# Anyone who's into stuffing and/or pregnancy want to RP?



## Kidney Failure (Aug 7, 2019)

Hello, my name is Kidney Failure. I used to RP a lot on Tumblr, but since lately Tumblr has been, well, Tumblr, I came here. Only problem is that it seems like most of the people here who share my interests aren't into roleplay, so I'm asking if anyone else out there feels the same way and would like to RP.

If you're interested, DM furaffinity.net/user/uhohkidneyfailure

RP themes will include:

Pregnancy
Stuffing
Big bellies
Possibly lesbians

Do not interact if you are:

Under 18
Racist
Homophobic
Attracted to minors
Generally unpleasant to be around
Also, I'd prefer it if things didn't get too explicit. (I know, weird for what is ostensibly a kink RP.) Things can get a little saucy, but keep it PG-13 please!

Again, if you wanna talk about cute girls getting big bellies, give me a ring!


----------



## ZenostheHunter (Aug 23, 2019)

Hi there


----------



## Kidney Failure (Aug 25, 2019)

Kidney Failure said:


> Hello, my name is Kidney Failure.
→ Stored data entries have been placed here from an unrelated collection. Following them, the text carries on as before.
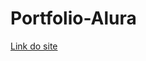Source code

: # Portfolio-Alura

<a href="https://portfolio-alura-eduardamendonca.vercel.app/about.html">Link do site</a>


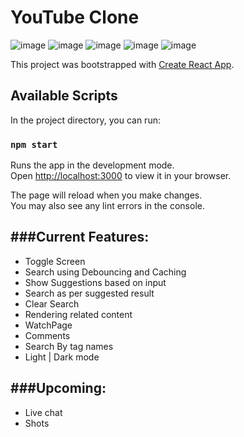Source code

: # YouTube Clone
![image](https://github.com/pavankalyannv/youtube_clone/assets/34576574/3f5f95c6-435a-405c-9478-78977730f19c)
![image](https://github.com/pavankalyannv/youtube_clone/assets/34576574/a9a6ade0-26e9-4758-b6fa-e39bf188f779)
![image](https://github.com/pavankalyannv/youtube_clone/assets/34576574/9c013479-db03-4ea5-b0bd-c06a6ccae096)
![image](https://github.com/pavankalyannv/youtube_clone/assets/34576574/766f68bc-895c-4478-89c3-1fdf2cbceb3d)
![image](https://github.com/pavankalyannv/youtube_clone/assets/34576574/dbbba7d2-7a7e-4401-a087-4db31cf7c1b4)

This project was bootstrapped with [Create React App](https://github.com/facebook/create-react-app).

## Available Scripts

In the project directory, you can run:

### `npm start`

Runs the app in the development mode.\
Open [http://localhost:3000](http://localhost:3000) to view it in your browser.

The page will reload when you make changes.\
You may also see any lint errors in the console.

###Current Features:
------------------- 
- Toggle Screen
- Search using Debouncing and Caching 
- Show Suggestions based on input 
- Search as per suggested result
- Clear Search
- Rendering related content
- WatchPage
- Comments
- Search By tag names
- Light | Dark mode

###Upcoming:
-------------
- Live chat 
- Shots
  



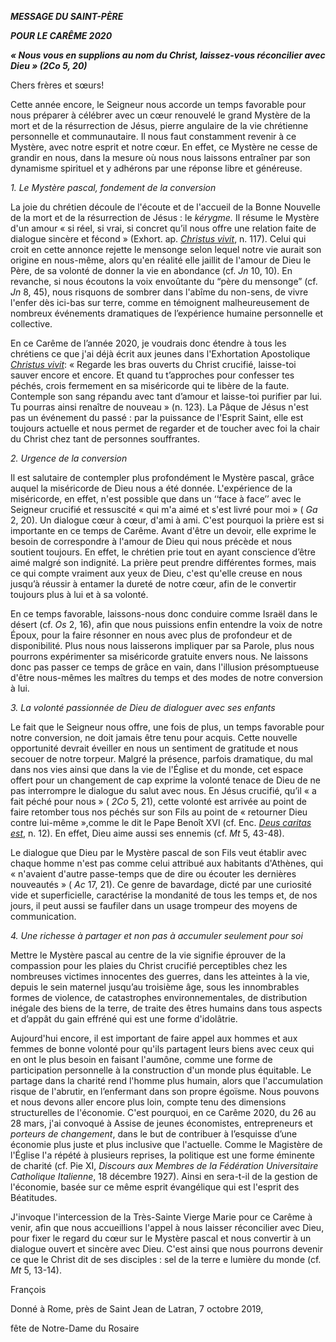 ***MESSAGE DU SAINT-PÈRE***

***POUR LE CARÊME 2020***

***« Nous vous en supplions au nom du Christ, laissez-vous réconcilier avec Dieu » (2Co 5, 20)***

Chers frères et sœurs!

Cette année encore, le Seigneur nous accorde un temps favorable pour nous préparer à célébrer avec un cœur renouvelé le grand Mystère de la mort et de la résurrection de Jésus, pierre angulaire de la vie chrétienne personnelle et communautaire. Il nous faut constamment revenir à ce Mystère, avec notre esprit et notre cœur. En effet, ce Mystère ne cesse de grandir en nous, dans la mesure où nous nous laissons entraîner par son dynamisme spirituel et y adhérons par une réponse libre et généreuse.

*1\. Le Mystère pascal, fondement de la conversion*

La joie du chrétien découle de l'écoute et de l'accueil de la Bonne Nouvelle de la mort et de la résurrection de Jésus : le *kérygme.* Il résume le Mystère d'un amour « si réel, si vrai, si concret qu’il nous offre une relation faite de dialogue sincère et fécond » (Exhort. ap. *[Christus vivit](http://www.vatican.va/content/francesco/fr/apost_exhortations/documents/papa-francesco_esortazione-ap_20190325_christus-vivit.html)*, n. 117). Celui qui croit en cette annonce rejette le mensonge selon lequel notre vie aurait son origine en nous-même, alors qu'en réalité elle jaillit de l'amour de Dieu le Père, de sa volonté de donner la vie en abondance (cf. *Jn* 10, 10). En revanche, si nous écoutons la voix envoûtante du “père du mensonge” (cf. *Jn* 8, 45), nous risquons de sombrer dans l'abîme du non-sens, de vivre l'enfer dès ici-bas sur terre, comme en témoignent malheureusement de nombreux événements dramatiques de l’expérience humaine personnelle et collective.

En ce Carême de l’année 2020, je voudrais donc étendre à tous les chrétiens ce que j'ai déjà écrit aux jeunes dans l'Exhortation Apostolique *[Christus vivit](http://www.vatican.va/content/francesco/fr/apost_exhortations/documents/papa-francesco_esortazione-ap_20190325_christus-vivit.html)*: « Regarde les bras ouverts du Christ crucifié, laisse-toi sauver encore et encore. Et quand tu t’approches pour confesser tes péchés, crois fermement en sa miséricorde qui te libère de la faute. Contemple son sang répandu avec tant d’amour et laisse-toi purifier par lui. Tu pourras ainsi renaître de nouveau » (n. 123). La Pâque de Jésus n'est pas un événement du passé : par la puissance de l'Esprit Saint, elle est toujours actuelle et nous permet de regarder et de toucher avec foi la chair du Christ chez tant de personnes souffrantes.

*2\. Urgence de la conversion*

Il est salutaire de contempler plus profondément le Mystère pascal, grâce auquel la miséricorde de Dieu nous a été donnée. L'expérience de la miséricorde, en effet, n'est possible que dans un ‘‘face à face’’ avec le Seigneur crucifié et ressuscité « qui m'a aimé et s'est livré pour moi » ( *Ga* 2, 20). Un dialogue cœur à cœur, d'ami à ami. C'est pourquoi la prière est si importante en ce temps de Carême. Avant d'être un devoir, elle exprime le besoin de correspondre à l'amour de Dieu qui nous précède et nous soutient toujours. En effet, le chrétien prie tout en ayant conscience d’être aimé malgré son indignité. La prière peut prendre différentes formes, mais ce qui compte vraiment aux yeux de Dieu, c'est qu'elle creuse en nous jusqu’à réussir à entamer la dureté de notre cœur, afin de le convertir toujours plus à lui et à sa volonté.

En ce temps favorable, laissons-nous donc conduire comme Israël dans le désert (cf. *Os* 2, 16), afin que nous puissions enfin entendre la voix de notre Époux, pour la faire résonner en nous avec plus de profondeur et de disponibilité. Plus nous nous laisserons impliquer par sa Parole, plus nous pourrons expérimenter sa miséricorde gratuite envers nous. Ne laissons donc pas passer ce temps de grâce en vain, dans l'illusion présomptueuse d'être nous-mêmes les maîtres du temps et des modes de notre conversion à lui.

*3\. La volonté passionnée de Dieu de dialoguer avec ses enfants*

Le fait que le Seigneur nous offre, une fois de plus, un temps favorable pour notre conversion, ne doit jamais être tenu pour acquis. Cette nouvelle opportunité devrait éveiller en nous un sentiment de gratitude et nous secouer de notre torpeur. Malgré la présence, parfois dramatique, du mal dans nos vies ainsi que dans la vie de l'Église et du monde, cet espace offert pour un changement de cap exprime la volonté tenace de Dieu de ne pas interrompre le dialogue du salut avec nous. En Jésus crucifié, qu’il « a fait péché pour nous » ( *2Co* 5, 21), cette volonté est arrivée au point de faire retomber tous nos péchés sur son Fils au point de « retourner Dieu contre lui-même »,comme le dit le Pape Benoît XVI (cf. Enc. *[Deus caritas est](http://www.vatican.va/content/benedict-xvi/fr/encyclicals/documents/hf_ben-xvi_enc_20051225_deus-caritas-est.html)*, n. 12). En effet, Dieu aime aussi ses ennemis (cf. *Mt* 5, 43-48).

Le dialogue que Dieu par le Mystère pascal de son Fils veut établir avec chaque homme n'est pas comme celui attribué aux habitants d'Athènes, qui « n'avaient d'autre passe-temps que de dire ou écouter les dernières nouveautés » ( *Ac* 17, 21). Ce genre de bavardage, dicté par une curiosité vide et superficielle, caractérise la mondanité de tous les temps et, de nos jours, il peut aussi se faufiler dans un usage trompeur des moyens de communication.

*4\. Une richesse à partager et non pas à accumuler seulement pour soi*

Mettre le Mystère pascal au centre de la vie signifie éprouver de la compassion pour les plaies du Christ crucifié perceptibles chez les nombreuses victimes innocentes des guerres, dans les atteintes à la vie, depuis le sein maternel jusqu’au troisième âge, sous les innombrables formes de violence, de catastrophes environnementales, de distribution inégale des biens de la terre, de traite des êtres humains dans tous aspects et d’appât du gain effréné qui est une forme d'idolâtrie.

Aujourd'hui encore, il est important de faire appel aux hommes et aux femmes de bonne volonté pour qu'ils partagent leurs biens avec ceux qui en ont le plus besoin en faisant l'aumône, comme une forme de participation personnelle à la construction d'un monde plus équitable. Le partage dans la charité rend l'homme plus humain, alors que l'accumulation risque de l'abrutir, en l’enfermant dans son propre égoïsme. Nous pouvons et nous devons aller encore plus loin, compte tenu des dimensions structurelles de l'économie. C'est pourquoi, en ce Carême 2020, du 26 au 28 mars, j'ai convoqué à Assise de jeunes économistes, entrepreneurs et *porteurs de changement*, dans le but de contribuer à l’esquisse d’une économie plus juste et plus inclusive que l'actuelle. Comme le Magistère de l'Église l'a répété à plusieurs reprises, la politique est une forme éminente de charité (cf. Pie XI, *Discours aux Membres de la Fédération Universitaire Catholique Italienne*, 18 décembre 1927). Ainsi en sera-t-il de la gestion de l'économie, basée sur ce même esprit évangélique qui est l'esprit des Béatitudes.

J'invoque l'intercession de la Très-Sainte Vierge Marie pour ce Carême à venir, afin que nous accueillions l'appel à nous laisser réconcilier avec Dieu, pour fixer le regard du cœur sur le Mystère pascal et nous convertir à un dialogue ouvert et sincère avec Dieu. C'est ainsi que nous pourrons devenir ce que le Christ dit de ses disciples : sel de la terre e lumière du monde (cf. *Mt* 5, 13-14).

François

Donné à Rome, près de Saint Jean de Latran, 7 octobre 2019,

fête de Notre-Dame du Rosaire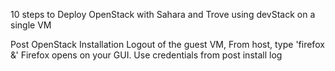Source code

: 10 steps to Deploy OpenStack with Sahara and Trove using devStack on a single VM

Post OpenStack Installation
Logout of the guest VM,
From host, type 'firefox &'
Firefox opens on your GUI. Use credentials from post install log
I used to RP a lot on Tumblr, but since lately Tumblr has been, well, Tumblr, I came here. Only problem is that it seems like most of the people here who share my interests aren't into roleplay, so I'm asking if anyone else out there feels the same way and would like to RP.
> 
> If you're interested, DM furaffinity.net/user/uhohkidneyfailure
> 
> ...



Heads up, I'm about to go camping so I'll have no Wi-Fi for about a week. You can still message me if you wanna RP, but I won't be able to respond until I come back.


----------



## ZenostheHunter (Aug 25, 2019)

Ah ok, yes we can rp.


----------



## ZenostheHunter (Sep 12, 2019)

Hi there, still there?


----------



## Kidney Failure (Sep 14, 2019)

ZenostheHunter said:


> Hi there, still there?


Hi. Sorry, haven't paid attention to the forums in a while. If you want to RP send a DM to furaffinity.net/user/uhohkidneyfailure.


----------



## ZenostheHunter (Sep 14, 2019)

I don’t mind and ok


----------